(提示文)

2015年04月03日 ナビトモブログ記事
テーマ:テーマ無し

寝台特急に乗り、旅に出たいと、思っていた。
しかし、思っているだけではだめだ。
この世は、川の流れの如くに、移ろうのであって、
ぐずぐずしているうちに「あけぼの」「北斗星」
「トワイライト」などが、相次いで姿を消してしまった。

新幹線のせいだ。
そして夜行バスの路線拡大も、響いている。
「速い」そして「安い」の前に、「ロマン」は脆くも、潰えたことになる。
こんなことなら、もっと乗ってやるのだった。
応援してやるべきだった。

山口瞳先生はえらい。
頽勢なもの、これは存続してほしい、と思うものに、
進んで肩入れをしていた。
日劇ミュージックホールが、お好きであった。
しばしば訪れていた。

(与えられたデータ)
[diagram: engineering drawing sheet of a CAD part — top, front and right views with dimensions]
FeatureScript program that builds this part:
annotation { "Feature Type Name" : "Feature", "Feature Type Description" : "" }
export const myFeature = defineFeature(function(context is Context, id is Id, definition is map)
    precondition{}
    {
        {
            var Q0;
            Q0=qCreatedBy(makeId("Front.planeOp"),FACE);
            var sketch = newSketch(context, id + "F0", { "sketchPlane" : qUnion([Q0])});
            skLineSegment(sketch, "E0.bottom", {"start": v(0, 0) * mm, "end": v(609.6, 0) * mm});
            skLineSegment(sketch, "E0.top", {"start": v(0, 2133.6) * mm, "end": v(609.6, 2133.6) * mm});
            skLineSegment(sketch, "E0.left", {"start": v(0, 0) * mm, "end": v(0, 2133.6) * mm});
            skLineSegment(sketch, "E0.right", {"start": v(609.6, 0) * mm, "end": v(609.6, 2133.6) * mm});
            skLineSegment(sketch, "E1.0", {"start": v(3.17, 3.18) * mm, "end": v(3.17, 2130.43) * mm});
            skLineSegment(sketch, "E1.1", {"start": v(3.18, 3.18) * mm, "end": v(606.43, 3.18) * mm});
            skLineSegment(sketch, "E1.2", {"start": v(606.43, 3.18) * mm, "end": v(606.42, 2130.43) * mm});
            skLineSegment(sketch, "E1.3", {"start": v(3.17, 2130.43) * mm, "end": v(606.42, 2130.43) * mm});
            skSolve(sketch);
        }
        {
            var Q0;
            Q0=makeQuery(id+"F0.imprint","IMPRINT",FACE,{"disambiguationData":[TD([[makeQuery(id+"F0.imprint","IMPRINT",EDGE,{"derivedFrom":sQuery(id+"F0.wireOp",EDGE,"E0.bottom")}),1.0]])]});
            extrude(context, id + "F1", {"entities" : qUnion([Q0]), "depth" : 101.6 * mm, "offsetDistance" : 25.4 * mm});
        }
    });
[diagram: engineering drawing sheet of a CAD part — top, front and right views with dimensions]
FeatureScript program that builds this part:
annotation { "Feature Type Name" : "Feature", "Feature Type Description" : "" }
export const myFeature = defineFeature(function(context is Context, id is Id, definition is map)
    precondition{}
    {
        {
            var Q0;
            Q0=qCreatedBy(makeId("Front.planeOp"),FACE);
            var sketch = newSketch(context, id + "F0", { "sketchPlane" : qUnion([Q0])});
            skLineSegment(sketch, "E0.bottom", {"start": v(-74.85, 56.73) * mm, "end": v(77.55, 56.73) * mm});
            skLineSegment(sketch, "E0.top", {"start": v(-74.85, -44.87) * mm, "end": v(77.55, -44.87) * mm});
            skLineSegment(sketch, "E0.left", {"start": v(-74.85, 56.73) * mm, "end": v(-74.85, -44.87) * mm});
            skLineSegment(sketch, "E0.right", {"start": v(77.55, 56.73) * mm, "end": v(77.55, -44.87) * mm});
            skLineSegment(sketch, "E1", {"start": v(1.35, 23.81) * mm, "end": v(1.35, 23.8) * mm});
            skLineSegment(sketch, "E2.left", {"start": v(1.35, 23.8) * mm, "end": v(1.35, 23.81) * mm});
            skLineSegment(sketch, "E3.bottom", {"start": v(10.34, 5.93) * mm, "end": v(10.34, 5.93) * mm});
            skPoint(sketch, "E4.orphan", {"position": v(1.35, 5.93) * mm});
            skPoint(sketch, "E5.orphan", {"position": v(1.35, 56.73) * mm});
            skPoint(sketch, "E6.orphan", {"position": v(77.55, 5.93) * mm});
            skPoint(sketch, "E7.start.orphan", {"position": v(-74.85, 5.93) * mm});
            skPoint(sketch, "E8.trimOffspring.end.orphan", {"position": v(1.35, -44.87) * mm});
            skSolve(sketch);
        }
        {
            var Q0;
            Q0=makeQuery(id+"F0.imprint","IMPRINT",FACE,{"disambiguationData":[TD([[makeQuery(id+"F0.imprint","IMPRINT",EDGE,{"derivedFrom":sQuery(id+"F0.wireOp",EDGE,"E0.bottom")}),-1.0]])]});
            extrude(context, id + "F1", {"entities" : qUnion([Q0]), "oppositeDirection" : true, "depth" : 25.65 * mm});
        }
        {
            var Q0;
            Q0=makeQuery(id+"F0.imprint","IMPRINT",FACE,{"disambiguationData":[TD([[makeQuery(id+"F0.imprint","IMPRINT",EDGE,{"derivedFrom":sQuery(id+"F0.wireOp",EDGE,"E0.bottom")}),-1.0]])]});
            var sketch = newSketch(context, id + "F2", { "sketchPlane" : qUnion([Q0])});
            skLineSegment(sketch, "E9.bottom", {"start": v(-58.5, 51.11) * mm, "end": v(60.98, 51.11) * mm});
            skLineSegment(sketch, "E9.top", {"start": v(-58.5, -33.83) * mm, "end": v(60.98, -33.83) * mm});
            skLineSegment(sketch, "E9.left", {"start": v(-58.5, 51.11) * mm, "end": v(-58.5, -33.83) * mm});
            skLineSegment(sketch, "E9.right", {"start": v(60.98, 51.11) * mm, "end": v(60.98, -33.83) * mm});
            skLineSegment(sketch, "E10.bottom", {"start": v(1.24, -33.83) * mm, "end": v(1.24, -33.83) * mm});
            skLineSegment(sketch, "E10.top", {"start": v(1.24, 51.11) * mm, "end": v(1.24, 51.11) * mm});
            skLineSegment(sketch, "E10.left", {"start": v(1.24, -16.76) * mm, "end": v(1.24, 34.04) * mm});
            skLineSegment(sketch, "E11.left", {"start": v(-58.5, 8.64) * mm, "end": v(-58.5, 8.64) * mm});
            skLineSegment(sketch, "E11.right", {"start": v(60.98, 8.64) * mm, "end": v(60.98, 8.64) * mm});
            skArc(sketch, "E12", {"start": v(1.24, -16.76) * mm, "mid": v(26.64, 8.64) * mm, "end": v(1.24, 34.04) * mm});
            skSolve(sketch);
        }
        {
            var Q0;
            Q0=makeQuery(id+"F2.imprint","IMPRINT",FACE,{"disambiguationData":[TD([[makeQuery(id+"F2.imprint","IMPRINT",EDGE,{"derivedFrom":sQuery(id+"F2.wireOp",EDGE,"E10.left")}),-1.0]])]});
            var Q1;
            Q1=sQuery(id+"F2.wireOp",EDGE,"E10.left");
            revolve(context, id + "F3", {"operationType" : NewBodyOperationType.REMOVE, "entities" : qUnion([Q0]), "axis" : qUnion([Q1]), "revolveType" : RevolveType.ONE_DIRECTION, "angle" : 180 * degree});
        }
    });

(課題) 提示文のうち、「この世は、川の流れの如くに、移ろうのであって、」を含む語句で始まり「こんなことなら、もっと乗ってやるのだった。」で終わる部分を、一字一句変えずに打ち直しなさい。

(解答例)
この世は、川の流れの如くに、移ろうのであって、
ぐずぐずしているうちに「あけぼの」「北斗星」
「トワイライト」などが、相次いで姿を消してしまった。

新幹線のせいだ。
そして夜行バスの路線拡大も、響いている。
「速い」そして「安い」の前に、「ロマン」は脆くも、潰えたことになる。
こんなことなら、もっと乗ってやるのだった。